ACTIVITY
Give back exactly the lines of the data below, starting with the line that has "pod Bralinem 74G" and going on through the line that has "Foreign Relations Department".

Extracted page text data

━━━━

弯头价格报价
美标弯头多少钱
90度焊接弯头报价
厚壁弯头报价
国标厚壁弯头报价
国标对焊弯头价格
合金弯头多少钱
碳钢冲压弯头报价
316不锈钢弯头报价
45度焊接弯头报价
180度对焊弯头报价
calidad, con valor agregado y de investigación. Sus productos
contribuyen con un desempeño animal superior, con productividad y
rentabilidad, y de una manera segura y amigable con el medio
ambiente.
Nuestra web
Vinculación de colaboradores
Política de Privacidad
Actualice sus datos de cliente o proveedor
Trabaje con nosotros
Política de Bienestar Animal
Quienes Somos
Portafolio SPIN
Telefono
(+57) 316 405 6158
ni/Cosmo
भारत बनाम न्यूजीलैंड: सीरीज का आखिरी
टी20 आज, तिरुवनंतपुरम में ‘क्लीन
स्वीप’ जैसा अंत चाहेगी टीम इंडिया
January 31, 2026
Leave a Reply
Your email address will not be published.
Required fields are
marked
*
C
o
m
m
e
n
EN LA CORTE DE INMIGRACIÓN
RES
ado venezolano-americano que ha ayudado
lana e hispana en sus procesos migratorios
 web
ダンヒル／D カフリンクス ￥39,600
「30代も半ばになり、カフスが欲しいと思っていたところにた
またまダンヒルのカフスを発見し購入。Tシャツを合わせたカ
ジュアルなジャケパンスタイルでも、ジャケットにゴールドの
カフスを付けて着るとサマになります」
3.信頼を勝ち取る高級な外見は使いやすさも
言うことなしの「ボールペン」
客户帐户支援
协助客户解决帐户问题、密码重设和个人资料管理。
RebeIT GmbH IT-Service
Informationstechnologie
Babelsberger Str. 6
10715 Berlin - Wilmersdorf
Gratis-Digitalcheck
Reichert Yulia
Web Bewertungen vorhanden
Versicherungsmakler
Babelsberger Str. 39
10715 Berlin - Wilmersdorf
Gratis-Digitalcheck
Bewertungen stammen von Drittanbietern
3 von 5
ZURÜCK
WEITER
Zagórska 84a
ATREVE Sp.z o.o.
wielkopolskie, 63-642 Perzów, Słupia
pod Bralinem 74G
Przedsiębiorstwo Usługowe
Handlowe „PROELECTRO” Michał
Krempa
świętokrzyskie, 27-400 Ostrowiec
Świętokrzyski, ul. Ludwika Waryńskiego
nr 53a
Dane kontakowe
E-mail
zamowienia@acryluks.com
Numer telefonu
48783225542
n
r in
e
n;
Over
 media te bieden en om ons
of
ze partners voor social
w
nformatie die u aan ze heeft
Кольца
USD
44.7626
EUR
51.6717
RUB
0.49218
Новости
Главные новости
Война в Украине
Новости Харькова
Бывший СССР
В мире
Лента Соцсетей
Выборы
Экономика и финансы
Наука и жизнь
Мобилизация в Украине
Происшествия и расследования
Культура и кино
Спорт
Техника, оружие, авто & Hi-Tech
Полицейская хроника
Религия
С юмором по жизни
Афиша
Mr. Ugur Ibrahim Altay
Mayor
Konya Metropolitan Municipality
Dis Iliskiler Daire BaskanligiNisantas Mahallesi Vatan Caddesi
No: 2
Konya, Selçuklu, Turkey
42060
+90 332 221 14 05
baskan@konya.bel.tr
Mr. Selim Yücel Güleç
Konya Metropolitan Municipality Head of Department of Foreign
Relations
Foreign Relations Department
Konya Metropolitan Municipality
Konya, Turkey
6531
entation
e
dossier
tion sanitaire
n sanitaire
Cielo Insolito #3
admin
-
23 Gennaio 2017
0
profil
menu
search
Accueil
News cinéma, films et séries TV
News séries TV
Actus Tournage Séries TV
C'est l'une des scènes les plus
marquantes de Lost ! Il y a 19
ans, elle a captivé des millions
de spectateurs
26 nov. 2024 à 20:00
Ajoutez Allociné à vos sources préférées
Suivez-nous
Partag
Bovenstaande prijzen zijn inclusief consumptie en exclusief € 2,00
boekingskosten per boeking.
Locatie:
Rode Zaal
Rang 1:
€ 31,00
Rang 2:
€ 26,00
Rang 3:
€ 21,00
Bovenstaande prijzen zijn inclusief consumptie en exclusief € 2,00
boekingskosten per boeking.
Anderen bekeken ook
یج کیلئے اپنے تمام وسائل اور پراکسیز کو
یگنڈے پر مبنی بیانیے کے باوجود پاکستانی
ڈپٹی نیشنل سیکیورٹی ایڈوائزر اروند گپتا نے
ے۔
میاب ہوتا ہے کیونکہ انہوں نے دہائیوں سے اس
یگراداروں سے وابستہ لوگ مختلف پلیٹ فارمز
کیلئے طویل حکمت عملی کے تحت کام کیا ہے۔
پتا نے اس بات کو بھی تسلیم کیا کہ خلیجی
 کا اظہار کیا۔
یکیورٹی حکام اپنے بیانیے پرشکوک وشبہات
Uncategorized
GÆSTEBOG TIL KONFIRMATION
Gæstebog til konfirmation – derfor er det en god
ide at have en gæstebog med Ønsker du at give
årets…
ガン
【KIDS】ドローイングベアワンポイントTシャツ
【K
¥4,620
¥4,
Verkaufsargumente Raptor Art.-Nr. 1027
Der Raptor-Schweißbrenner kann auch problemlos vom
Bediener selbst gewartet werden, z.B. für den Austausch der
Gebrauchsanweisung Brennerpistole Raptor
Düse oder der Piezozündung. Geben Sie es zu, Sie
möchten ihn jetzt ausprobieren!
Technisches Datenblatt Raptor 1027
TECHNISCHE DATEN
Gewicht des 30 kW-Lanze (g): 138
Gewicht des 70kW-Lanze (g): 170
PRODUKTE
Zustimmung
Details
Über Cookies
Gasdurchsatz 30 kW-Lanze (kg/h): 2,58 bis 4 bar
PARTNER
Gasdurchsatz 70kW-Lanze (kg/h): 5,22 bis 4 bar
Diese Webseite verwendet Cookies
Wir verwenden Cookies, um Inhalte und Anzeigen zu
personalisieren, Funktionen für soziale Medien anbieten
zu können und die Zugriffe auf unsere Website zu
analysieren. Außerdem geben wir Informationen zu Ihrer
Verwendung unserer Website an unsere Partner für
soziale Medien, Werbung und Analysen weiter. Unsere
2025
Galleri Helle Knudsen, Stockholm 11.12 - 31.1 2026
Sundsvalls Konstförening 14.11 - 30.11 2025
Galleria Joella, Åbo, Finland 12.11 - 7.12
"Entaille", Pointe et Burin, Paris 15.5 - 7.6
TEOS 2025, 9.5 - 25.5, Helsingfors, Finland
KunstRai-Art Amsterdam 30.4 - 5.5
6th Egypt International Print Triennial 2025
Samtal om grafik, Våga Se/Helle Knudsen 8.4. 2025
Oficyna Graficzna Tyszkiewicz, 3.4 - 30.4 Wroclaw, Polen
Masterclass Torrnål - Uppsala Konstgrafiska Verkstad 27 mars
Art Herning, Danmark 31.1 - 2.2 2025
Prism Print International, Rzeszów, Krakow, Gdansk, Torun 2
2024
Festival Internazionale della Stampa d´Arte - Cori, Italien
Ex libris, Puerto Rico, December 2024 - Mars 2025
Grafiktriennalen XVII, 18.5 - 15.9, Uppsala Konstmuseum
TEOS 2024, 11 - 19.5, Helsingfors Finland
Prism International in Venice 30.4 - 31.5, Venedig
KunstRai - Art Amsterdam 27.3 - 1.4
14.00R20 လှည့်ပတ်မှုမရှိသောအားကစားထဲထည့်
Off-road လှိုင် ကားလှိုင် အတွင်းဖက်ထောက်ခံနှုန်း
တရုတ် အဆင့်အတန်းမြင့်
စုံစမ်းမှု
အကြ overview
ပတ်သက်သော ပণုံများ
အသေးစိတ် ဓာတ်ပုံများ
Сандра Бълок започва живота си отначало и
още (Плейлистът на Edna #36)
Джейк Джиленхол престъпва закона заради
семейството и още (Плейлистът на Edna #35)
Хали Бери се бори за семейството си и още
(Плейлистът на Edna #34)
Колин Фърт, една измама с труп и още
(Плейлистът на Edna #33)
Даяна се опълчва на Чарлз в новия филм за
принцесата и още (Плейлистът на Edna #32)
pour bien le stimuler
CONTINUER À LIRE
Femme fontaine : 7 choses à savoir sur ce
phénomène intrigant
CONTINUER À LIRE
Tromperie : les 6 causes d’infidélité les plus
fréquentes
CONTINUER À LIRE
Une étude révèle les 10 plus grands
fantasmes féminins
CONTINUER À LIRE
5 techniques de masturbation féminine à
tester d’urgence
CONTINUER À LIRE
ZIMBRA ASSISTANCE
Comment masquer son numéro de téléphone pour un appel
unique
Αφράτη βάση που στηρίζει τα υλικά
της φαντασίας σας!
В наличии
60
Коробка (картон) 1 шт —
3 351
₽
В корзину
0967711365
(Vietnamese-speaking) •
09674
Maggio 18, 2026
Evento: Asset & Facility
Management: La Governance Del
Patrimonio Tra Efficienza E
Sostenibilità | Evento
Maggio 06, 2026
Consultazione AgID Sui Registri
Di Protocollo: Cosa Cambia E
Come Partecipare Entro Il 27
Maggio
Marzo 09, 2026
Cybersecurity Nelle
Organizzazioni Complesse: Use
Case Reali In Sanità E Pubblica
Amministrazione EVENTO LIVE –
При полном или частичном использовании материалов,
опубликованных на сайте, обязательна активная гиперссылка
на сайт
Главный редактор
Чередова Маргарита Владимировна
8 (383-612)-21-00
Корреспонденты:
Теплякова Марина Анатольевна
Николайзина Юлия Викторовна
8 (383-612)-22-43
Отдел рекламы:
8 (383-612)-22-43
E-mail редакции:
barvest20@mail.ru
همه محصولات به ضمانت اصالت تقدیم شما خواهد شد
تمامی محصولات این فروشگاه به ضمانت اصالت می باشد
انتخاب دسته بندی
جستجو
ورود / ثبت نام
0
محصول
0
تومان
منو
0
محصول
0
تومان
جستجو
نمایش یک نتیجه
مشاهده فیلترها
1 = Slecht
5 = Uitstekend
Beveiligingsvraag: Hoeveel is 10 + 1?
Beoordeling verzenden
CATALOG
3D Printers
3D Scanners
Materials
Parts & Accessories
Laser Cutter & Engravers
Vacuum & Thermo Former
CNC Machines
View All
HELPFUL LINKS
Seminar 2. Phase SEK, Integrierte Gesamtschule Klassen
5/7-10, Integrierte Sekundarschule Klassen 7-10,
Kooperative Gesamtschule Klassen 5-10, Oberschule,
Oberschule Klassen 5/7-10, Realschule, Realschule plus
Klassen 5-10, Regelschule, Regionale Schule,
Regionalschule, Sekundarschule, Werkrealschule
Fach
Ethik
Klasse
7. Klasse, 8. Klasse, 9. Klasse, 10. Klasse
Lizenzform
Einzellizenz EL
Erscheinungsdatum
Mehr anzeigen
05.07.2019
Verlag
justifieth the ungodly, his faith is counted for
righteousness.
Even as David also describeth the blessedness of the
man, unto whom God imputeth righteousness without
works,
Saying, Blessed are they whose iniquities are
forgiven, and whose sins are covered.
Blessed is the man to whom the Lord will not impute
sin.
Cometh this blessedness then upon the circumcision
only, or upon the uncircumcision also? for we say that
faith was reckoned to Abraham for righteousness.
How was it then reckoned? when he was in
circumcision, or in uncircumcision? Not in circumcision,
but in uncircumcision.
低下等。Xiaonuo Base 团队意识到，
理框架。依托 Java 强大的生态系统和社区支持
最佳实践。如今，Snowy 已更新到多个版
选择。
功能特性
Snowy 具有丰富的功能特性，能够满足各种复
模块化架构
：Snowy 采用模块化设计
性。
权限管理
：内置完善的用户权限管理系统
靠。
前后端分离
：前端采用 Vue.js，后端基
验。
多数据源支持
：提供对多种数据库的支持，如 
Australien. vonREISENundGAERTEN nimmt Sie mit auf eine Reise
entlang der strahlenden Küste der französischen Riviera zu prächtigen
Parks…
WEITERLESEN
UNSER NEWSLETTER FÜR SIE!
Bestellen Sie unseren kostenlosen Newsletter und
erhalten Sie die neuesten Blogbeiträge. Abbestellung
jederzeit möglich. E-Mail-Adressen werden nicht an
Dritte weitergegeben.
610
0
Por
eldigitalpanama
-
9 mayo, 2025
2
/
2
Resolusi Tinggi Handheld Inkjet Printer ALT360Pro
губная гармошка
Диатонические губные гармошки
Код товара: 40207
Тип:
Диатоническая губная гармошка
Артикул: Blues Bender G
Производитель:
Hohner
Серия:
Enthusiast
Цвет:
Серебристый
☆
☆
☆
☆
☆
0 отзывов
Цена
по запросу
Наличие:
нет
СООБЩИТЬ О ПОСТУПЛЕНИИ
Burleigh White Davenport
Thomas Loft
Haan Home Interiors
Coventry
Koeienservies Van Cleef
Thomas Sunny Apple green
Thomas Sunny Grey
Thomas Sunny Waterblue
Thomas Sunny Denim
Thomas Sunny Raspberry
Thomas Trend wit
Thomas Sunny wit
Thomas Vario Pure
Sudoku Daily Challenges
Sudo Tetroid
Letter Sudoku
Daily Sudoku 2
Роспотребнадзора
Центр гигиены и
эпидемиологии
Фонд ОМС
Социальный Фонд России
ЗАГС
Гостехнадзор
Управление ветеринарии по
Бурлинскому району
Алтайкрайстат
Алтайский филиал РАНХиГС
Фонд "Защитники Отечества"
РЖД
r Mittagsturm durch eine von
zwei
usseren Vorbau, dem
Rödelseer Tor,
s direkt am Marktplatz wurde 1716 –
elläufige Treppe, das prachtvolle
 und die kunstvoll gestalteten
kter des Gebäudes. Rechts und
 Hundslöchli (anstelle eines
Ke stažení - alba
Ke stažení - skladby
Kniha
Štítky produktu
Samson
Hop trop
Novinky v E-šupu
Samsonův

━━━━

SOLUTION
pod Bralinem 74G
Przedsiębiorstwo Usługowe
Handlowe „PROELECTRO” Michał
Krempa
świętokrzyskie, 27-400 Ostrowiec
Świętokrzyski, ul. Ludwika Waryńskiego
nr 53a
Dane kontakowe
E-mail
zamowienia@acryluks.com
Numer telefonu
48783225542
n
r in
e
n;
Over
 media te bieden en om ons
of
ze partners voor social
w
nformatie die u aan ze heeft
Кольца
USD
44.7626
EUR
51.6717
RUB
0.49218
Новости
Главные новости
Война в Украине
Новости Харькова
Бывший СССР
В мире
Лента Соцсетей
Выборы
Экономика и финансы
Наука и жизнь
Мобилизация в Украине
Происшествия и расследования
Культура и кино
Спорт
Техника, оружие, авто & Hi-Tech
Полицейская хроника
Религия
С юмором по жизни
Афиша
Mr. Ugur Ibrahim Altay
Mayor
Konya Metropolitan Municipality
Dis Iliskiler Daire BaskanligiNisantas Mahallesi Vatan Caddesi
No: 2
Konya, Selçuklu, Turkey
42060
+90 332 221 14 05
baskan@konya.bel.tr
Mr. Selim Yücel Güleç
Konya Metropolitan Municipality Head of Department of Foreign
Relations
Foreign Relations Department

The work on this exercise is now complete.